◆ **Your goal**
An exact copy of every entry is the answer here, with no pictures.

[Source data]
________________
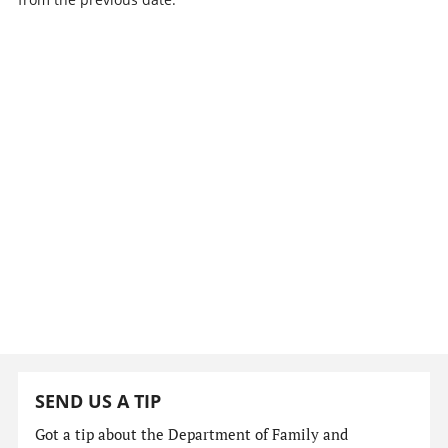
SEND US A TIP
Got a tip about the Department of Family and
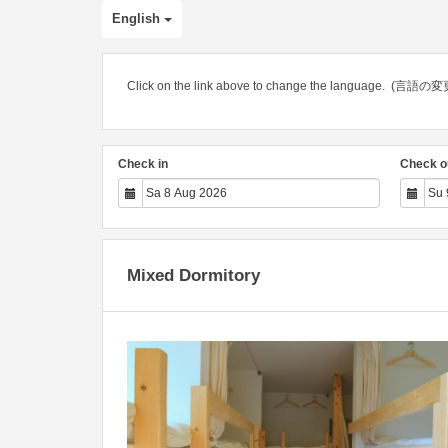
English
Click on the link above to change the languag
Check in
Check o
Mixed Dormitory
________________
◆ **Answer below**
SEND US A TIP
Got a tip about the Department of Family and
English
Click on the link above to change the languag
Check in
Check o
Mixed Dormitory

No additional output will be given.